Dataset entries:
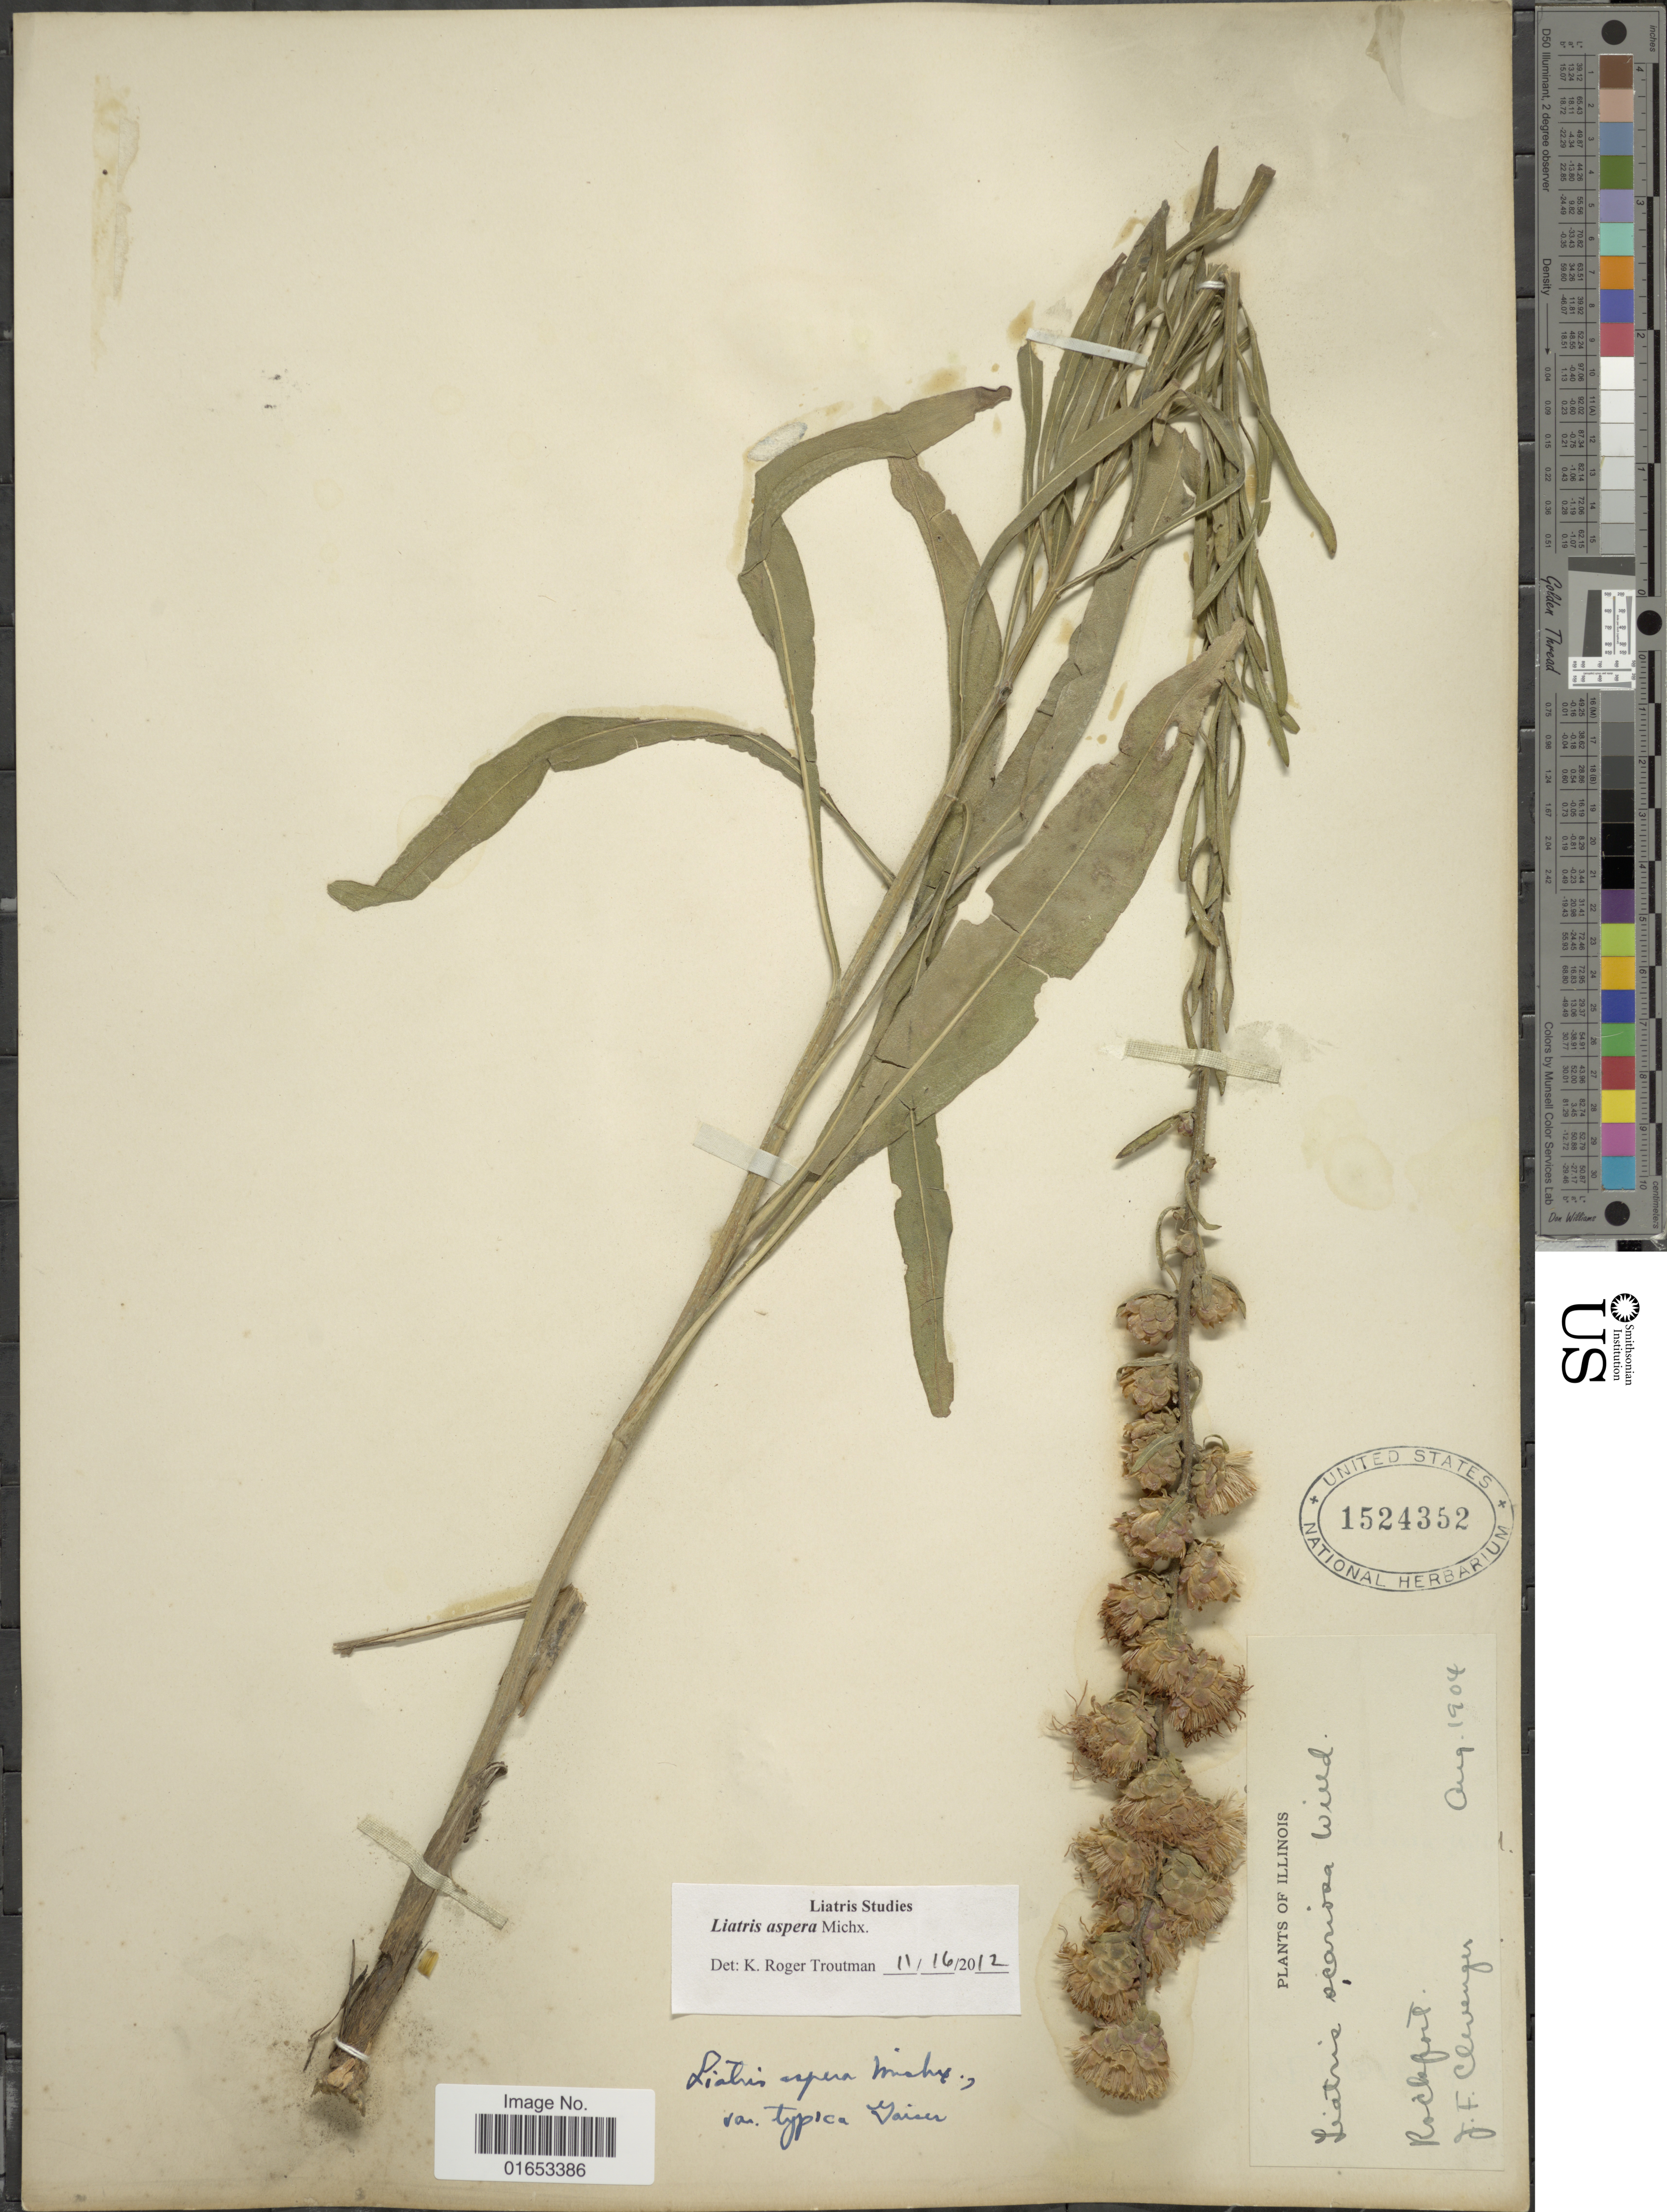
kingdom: Plantae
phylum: Tracheophyta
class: Magnoliopsida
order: Asterales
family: Asteraceae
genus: Liatris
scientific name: Liatris aspera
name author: Michx.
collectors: J. F. Clevenger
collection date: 1904-08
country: United States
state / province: Illinois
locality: Rockford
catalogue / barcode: US 1524352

# [Your task]
Copy out the lines of the items from the one containing "collectors: J. F. Clevenger" through the last line, inclusive, with no changes.

# [Exercise solution]
collectors: J. F. Clevenger
collection date: 1904-08
country: United States
state / province: Illinois
locality: Rockford
catalogue / barcode: US 1524352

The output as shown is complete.